Hyperspectral data analysis with nonlinear unmixing algorithms – HYPANEMA

In a supervised mode, which means that the ground truth is available, identification of endmembers can be performed empirically by an operator. In particular, for terrestrial hyperspectral imaging, it is sufficient to define some regions in the image where the presence of these materials is proven. Unmixing is then limited to the inversion step, which leads to the spatial distribution of endmembers with their local abundance. Unfortunately, such a ground truth is not available within the context of astronomical hyperspectral imaging. In this unsupervised case, the analysis of hyperspectral images consists both of identifying endmember spectra and estimating their local abundance fraction from a single image. Like most blind estimation problems, without further assumptions, unsupervised unmixing may not have unique solution. Exploiting constraints inherent in the physical modeling of collected data can then reduce the class of admissible solutions, or even completely eliminate uncertainties. A special case is when the spectrum of an endmember is known, even partially. Unmixing can then consist of extracting this single source.

The literature gives clear evidence that significant progress can be made by using nonlinear models for hyperspectral data unmixing. Despite some methodological difficulties in attempting to analyze and implement them, they would be more likely to reflect the complexity of the underlying physical phenomena. In developing such models for ensuring better fit, taking both spatial and spectral information into account appears very promising. The proposed project aims to develop methods for hyperspectral unmixing based on statistical machine learning framework and Bayesian inference. This class of tools is broad and includes formalisms and algorithms that seem to be particularly appropriate.

The sciences of observation generally contribute to the development of advanced technological equipments. Number of major equipments in the field of the Sciences for the Universe already offer large-field spectrographs, often coupled with an adaptive optics system. This technique should continue to grow with, in the next few years, the deployment of imaging spectrometer MUSE that will equip the VLT. The airborne hyperspectral imagers, or on board of satellites, and dedicated to Earth observation also provide more and more resolved images. Missions are underway or planned by various space agencies: Proba (ESA 2011), EnMAP (Germany, 2014), Prisma (Italy, 2013), HyspIRI (USA, 2013), etc. This technology, with its ability to provide extremely detailed information about the spectral properties of the observed scene, offers numerous opportunities for detection and identification in both civilian and military domains of application.

The development of original algorithms whose functionality and performance are consistent with the high resolution of hyperspectral devices is an issue with high added value. Whatever the application, one of the major problems in analysis and processing of hyperspectral images is that it is extremely difficult to extract relevant information from the mass of generated data. It is therefore necessary to propose to the experimenter, a set of specific tools that can facilitate the work of interpretation regardless of the number of frequency bands of observation.

Processing large hyperspectral cubes is a big data challenge. Thus, skills developed within the context of the HYPANEMA should be easily exploited in other big-data applications, such as radio interferometry with LOFAR and SKA instruments.

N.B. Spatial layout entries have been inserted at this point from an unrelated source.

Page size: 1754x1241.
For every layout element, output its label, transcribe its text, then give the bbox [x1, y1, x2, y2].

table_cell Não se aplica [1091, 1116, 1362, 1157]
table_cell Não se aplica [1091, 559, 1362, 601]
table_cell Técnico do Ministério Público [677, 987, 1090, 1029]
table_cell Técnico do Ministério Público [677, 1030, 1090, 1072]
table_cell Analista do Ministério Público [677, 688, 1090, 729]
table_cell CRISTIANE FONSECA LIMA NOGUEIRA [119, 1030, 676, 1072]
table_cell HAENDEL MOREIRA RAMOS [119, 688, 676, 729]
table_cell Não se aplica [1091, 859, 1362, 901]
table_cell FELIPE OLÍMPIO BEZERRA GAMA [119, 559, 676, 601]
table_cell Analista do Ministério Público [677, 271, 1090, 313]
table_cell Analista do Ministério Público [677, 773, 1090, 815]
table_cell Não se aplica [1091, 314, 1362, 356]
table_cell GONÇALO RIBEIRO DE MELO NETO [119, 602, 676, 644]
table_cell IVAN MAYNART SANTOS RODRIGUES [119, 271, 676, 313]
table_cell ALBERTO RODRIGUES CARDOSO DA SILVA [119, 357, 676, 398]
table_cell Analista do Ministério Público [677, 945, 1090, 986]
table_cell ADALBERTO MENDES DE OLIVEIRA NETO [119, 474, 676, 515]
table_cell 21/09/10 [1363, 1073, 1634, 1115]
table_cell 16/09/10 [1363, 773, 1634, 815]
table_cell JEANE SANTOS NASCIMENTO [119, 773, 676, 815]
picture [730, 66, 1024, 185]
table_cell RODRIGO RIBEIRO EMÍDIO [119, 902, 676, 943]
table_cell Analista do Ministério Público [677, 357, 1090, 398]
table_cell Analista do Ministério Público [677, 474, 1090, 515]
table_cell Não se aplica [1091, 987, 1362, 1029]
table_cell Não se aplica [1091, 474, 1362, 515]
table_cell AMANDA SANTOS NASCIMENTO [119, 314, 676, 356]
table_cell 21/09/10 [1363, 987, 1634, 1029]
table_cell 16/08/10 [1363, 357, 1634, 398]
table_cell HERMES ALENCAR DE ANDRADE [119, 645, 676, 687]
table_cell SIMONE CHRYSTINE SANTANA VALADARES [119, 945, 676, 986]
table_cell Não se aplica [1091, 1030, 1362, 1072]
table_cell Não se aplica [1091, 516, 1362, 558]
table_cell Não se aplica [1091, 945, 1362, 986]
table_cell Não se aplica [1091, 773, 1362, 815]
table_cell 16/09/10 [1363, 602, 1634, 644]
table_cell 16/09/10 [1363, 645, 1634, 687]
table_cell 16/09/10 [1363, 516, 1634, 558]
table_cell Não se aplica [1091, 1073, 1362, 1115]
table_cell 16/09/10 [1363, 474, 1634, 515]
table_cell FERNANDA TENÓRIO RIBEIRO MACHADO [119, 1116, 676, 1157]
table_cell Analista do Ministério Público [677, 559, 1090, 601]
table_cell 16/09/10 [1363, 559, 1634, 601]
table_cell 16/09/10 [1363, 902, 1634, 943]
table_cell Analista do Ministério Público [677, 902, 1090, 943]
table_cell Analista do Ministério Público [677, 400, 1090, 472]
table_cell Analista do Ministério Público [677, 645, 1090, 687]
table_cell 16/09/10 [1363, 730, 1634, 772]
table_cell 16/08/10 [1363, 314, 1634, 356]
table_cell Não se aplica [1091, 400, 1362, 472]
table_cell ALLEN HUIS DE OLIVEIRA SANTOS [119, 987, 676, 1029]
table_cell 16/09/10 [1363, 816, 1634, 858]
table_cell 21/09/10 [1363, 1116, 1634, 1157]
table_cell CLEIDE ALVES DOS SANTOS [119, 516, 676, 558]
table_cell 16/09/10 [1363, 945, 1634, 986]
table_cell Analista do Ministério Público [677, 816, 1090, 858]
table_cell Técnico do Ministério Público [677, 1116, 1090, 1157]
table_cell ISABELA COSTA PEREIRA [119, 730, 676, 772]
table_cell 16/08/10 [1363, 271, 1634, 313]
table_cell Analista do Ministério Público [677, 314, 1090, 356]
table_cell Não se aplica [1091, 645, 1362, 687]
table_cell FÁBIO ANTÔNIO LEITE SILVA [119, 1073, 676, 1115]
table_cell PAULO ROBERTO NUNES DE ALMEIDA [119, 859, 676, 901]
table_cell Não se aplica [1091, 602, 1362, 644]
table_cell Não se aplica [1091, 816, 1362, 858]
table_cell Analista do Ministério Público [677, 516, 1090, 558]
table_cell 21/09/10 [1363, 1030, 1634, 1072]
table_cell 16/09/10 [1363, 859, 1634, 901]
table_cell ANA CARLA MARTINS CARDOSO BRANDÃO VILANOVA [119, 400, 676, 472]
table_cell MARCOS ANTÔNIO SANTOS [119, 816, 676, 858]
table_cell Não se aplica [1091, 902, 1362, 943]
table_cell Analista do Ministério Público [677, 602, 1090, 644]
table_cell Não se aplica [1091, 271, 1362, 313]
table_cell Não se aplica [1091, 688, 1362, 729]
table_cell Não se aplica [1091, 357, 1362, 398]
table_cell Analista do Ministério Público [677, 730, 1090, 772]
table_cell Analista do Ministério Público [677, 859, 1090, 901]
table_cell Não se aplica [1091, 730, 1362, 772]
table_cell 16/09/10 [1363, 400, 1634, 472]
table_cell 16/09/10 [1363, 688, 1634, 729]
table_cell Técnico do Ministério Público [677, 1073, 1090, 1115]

Scientific results of the project are published in international journals of reference such as:
IEEE Signal Processing Magazine
IEEE Transactions onSignal Processing
IEEE Transactions on Geoscience and Remote Sensing
IEEE Transactions on Image Processing

In addition, the team is involved in the organization of conferences and workshops such as:

MAHI workshop : Methodological aspects of hyperspectral imaging (2012, 2013)
www-n.oca.eu/aferrari/MAHI/index.html

IEEE WHISPERS : Workshop on hyperspectral image and signal processing - Eolution in remote sensing (2012, 2013, ...)
www.ieee-whispers.com

The Hypanema project belongs to the wide framework dealing with exploitation of large-scale data coming from hyperspectral imagery. This research field has emerged as an important and rapidly growing area of interest within the remote sensing area, for both civil and military applications. Among the open questions, data cube segmentation, which aims to identifying the objects of interest, is one of the crucial issues and still a technological barrier. The natural overlapping of areas of interest in the image leads one to address the problem of spectral unmixing, which consists of estimating the number of reference materials, their spectral signatures and their relative mixing contributions. The Hypanema project proposes to formulate this problem as a blind separation problem of spectral sources, which are statistically dependent and non-linearly mixed. The underlying non-linear mixing process, combined with the high dimensionality of the data, relegates this problem out of the scope of most of the BSS algorithms of the literature. Moreover, very few existing approaches combine spectral and spatial information, although this ambivalence is a relevant a priori knowledge that should be exploited. The team, which is internationally recognized for expertise in signal processing, intends to fill this gap by developping a new class of models and the corresponding identification methods within two directions : the statistical learning approach and the Bayesian inference. Two major and complementary applications with high added value will be handled: astronomy and remote sensing. The team will interact with french and european agencies to define application-specific requirements, and to validate the proposed models and the identification methods. The Hypanema project plans to disseminate the results of research via publications, a structured software product, and the organization of special sessions in international conferences. Finally, part of the research material will be used for teaching graduate courses.